START Document text

For those of you who go on in the field of historical studies or philosophy or something like that, or if you just enjoy reading a lot of Greek philosophy, just remember that this is not the rational consistency that Plato and the Greek philosophers wanted to have.  They wanted to build a rational consistency like you learned in plain geometry where you start out with axioms and then you build the theorems from the axioms and you build this big logical system that stands out from this axiomatic base.  And they were talking about here developing a rationally consistent system.  It’s not that; why isn’t it that. The Greeks thought that  you could get comprehensive enough axioms then working on these axioms logically would produce truth and you’d expand it.  Now why is it that that is not… that is NOT the idea here?  This man holds to rational consistency but not like that.  He doesn’t hold that you have a bunch of axioms and then you just squeeze them logically and the truth pops out on down the line. 

 

[someone answers]  All right, he would argue that the rational processes have fallen, though he doesn’t in this epistle. That’s true but can someone point out something about the Biblical flow of history that would argue that it’s not closed off like this.  See, ideally the Greeks were looking for a system where once you generate your axioms you never have to bring any more axioms into the system to keep it going.  What’s constantly being brought into the system?  Let me draw two pictures here, and he influences our concept of logic.  That’s why I’m going in this round about way tonight.  The Greek says look, I’ve got axiom one, axiom two, dot, dot, dot, dot, here’s all my set of axioms.  From those axioms I drive all my theorem; once you give me the axioms you don’t have to give me anything more, I can generate the entire system. 

 

Now what’s different from that than this?  [answers given] You’re closing in on it, can someone pull it together.  [more said] Right.  Now you see, the Greek idea was that these axioms were all like over-ripe fruit; the axioms included within themselves all the truth that would pop out in the system.  All the time you’re generating these theorems here you’re not adding new truth, you’re just discovering what was in the axiom.  The Hebrew idea wasn’t that at all; the Hebrew idea was God would give you truth one, then He’d give you truth two, then you’d be given truth three, you might deduce a few more truths out of that and then God would pump some more truth in.  So the idea of the Hebrew was that God kept pumping truth into the system as you went along. He didn’t just load you up with a pile and then you squeezed it to get it out, like the Greeks. Rather God dribbled it in dips and dabs down the line, but everyone of these little dribbles fits together.  That’s the difference between what we are talking about as the Bible being logically consistent and what the Greeks think about as a tight theoretical system.  The Bible is not a tight theoretical system. 

 

[someone asks question]  The Greek axioms have all the basic truth in them.  Go back to plain geometry.  In plain geometry you could find a straight line, you define what an angle is, you define what a plain is, and you get your definitions, you get your axioms, you get your certain postulates, whatever they want to call them.  After you’ve gotten that you don’t add new ones, you just keep working through the course developing more and more theorems on the previous material.  So once the axioms are given to you it’s like you’re driving down a tunnel, nothing new comes in from the outside, whereas in the Hebrew concept of history God reveals here to Adam; God reveals new stuff to Noah; God reveals new stuff to Abraham, God reveals more stuff to Moses; God is constantly pumping truth into the system.  And why? Because man’s finite, the Jew  knows this.  Now it’s true, given a couple of these truths we can operate on it with out logic and deduce other truths from it but we run out of gas after while.

END Document text

Action item: Please duplicate the lecture on Greek and Hebrew ideas of truth word for word, starting at "[someone answers]  All" and ending at "the entire system.".

START Data excerpt

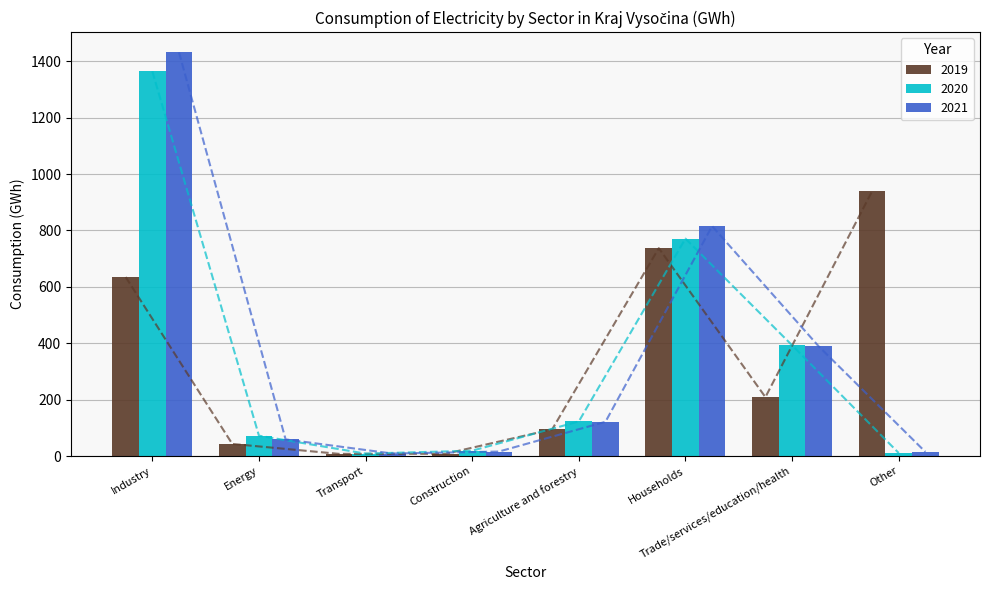

Is it true that 2021 equals 14.7 at Other?

True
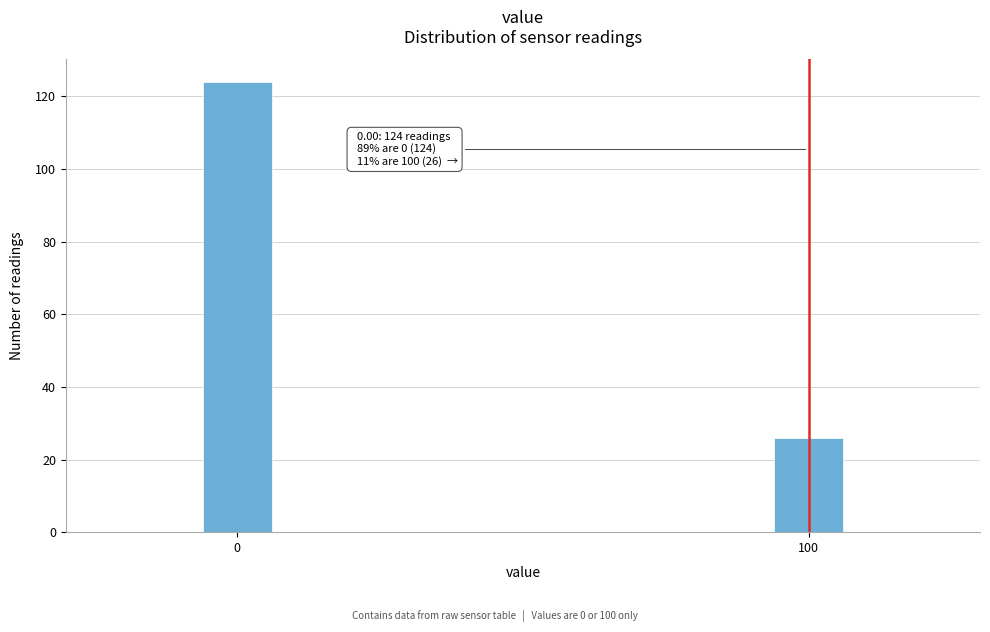

Reading left to right, extract all data points from this chart.

0=124	100=26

END Data excerpt

Written reply:
[someone answers]  All right, he would argue that the rational processes have fallen, though he doesn’t in this epistle. That’s true but can someone point out something about the Biblical flow of history that would argue that it’s not closed off like this.  See, ideally the Greeks were looking for a system where once you generate your axioms you never have to bring any more axioms into the system to keep it going.  What’s constantly being brought into the system?  Let me draw two pictures here, and he influences our concept of logic.  That’s why I’m going in this round about way tonight.  The Greek says look, I’ve got axiom one, axiom two, dot, dot, dot, dot, here’s all my set of axioms.  From those axioms I drive all my theorem; once you give me the axioms you don’t have to give me anything more, I can generate the entire system.